5. (optional) Can you get the code to work using your `gradient_descent` function instead of `scipy.optimize.minimize`? This may be a pain because your `gradient_descent` probably uses a constant learning rate, and it's hard to pick the learning rate. Superior methods use a learning rate that is picked adaptively at every iteration. I haven't tried it yet on this data set but I'm happy to help you if you're interested.

Notes: 

- There's no "intercept". This is just for simplicity. It is easy to add in a way that will shortly be explained in DSCI 573.
- I suggest initializing your weights to all zeros.

In [None]:
def loss_lr(w, X, y):
    return np.sum(np.log(1 + np.exp(-y*(X@w))))

def loss_lr_grad(w, X, y):
    return -X.T @ (y/(1+np.exp(y*(X@w))))

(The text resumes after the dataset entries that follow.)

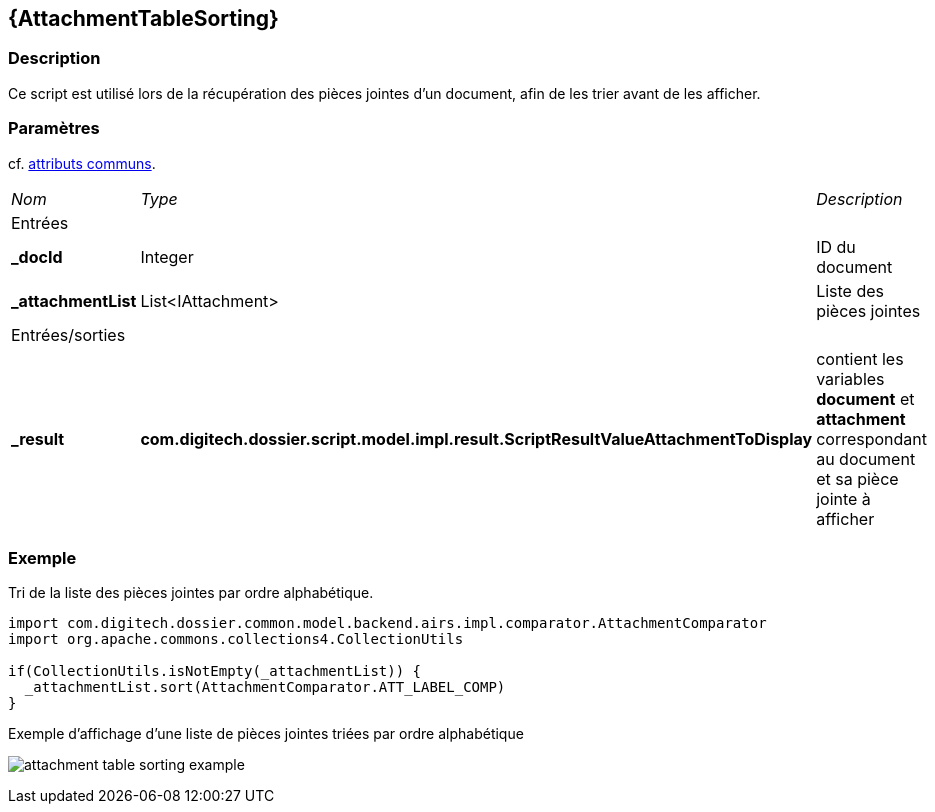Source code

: [[_04_AttachmentTableSorting]]
== {AttachmentTableSorting}

=== Description

Ce script est utilisé lors de la récupération des pièces jointes d'un document, afin de les trier avant de les afficher.

=== Paramètres

cf. <<_01_CommonData,attributs communs>>.

[options="noheader",cols="2a,2a,3a"]
|===
|[.sub-header]
_Nom_|[.sub-header]
_Type_|[.sub-header]
_Description_
3+|[.header]
Entrées
|*_docId*|Integer|ID du document
|*_attachmentList*|List<IAttachment>|Liste des pièces jointes
3+|[.header]
Entrées/sorties
|*_result*|*com.digitech.dossier.script.model.impl.result.ScriptResultValueAttachmentToDisplay*|contient les variables *document* et *attachment* 
correspondant au document et sa pièce jointe à afficher
|===

=== Exemple

Tri de la liste des pièces jointes par ordre alphabétique.

[source, groovy]
----
import com.digitech.dossier.common.model.backend.airs.impl.comparator.AttachmentComparator
import org.apache.commons.collections4.CollectionUtils

if(CollectionUtils.isNotEmpty(_attachmentList)) {
  _attachmentList.sort(AttachmentComparator.ATT_LABEL_COMP)
}
----

.Exemple d'affichage d'une liste de pièces jointes triées par ordre alphabétique
image:examples/attachment_table_sorting_example.png[]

class MyLogisticRegression:

    def predict(self, X):
        return np.sign(X@self.w)

    # Fits the regression coefficients for a logistic regression model given the data X, y
    def fit(self, X, y):
        # YOUR CODE HERE (hint: it's not a lot of code!)
        pass

In [None]:
# check gradient of loss
grad_checker = spo.check_grad(lambda w: loss_lr(w, X_train, y_train), 
                              lambda w: loss_lr_grad(w, X_train, y_train), 
                              np.zeros(X_train.shape[1]))
print(grad_checker, "<-- should be small")

### Exercise 4: scikit-learn logistic regression
rubric={reasoning:15}

The scikit-learn implementation of logistic regression, which we looked at in DSCI 571, can be found [here](http://scikit-learn.org/stable/modules/generated/sklearn.linear_model.LogisticRegression.html). Compare your implementation to the sklearn one, both in terms of speed and accuracy, on the same problem as above. For a fair comparison, use the following hyperparameters with scikit-learn's `LogisticRegression`:

- `C=1e8` to (mostly) disable regularization for sklearn, since your implementation doesn't use regularization. 
- `fit_intercept=False` since your code above doesn't fit an intercept term.
- `solver="lbfgs"` since that will become the new default in scikit-learn v0.22, and that's probably what `minimize` is using in your code anyway.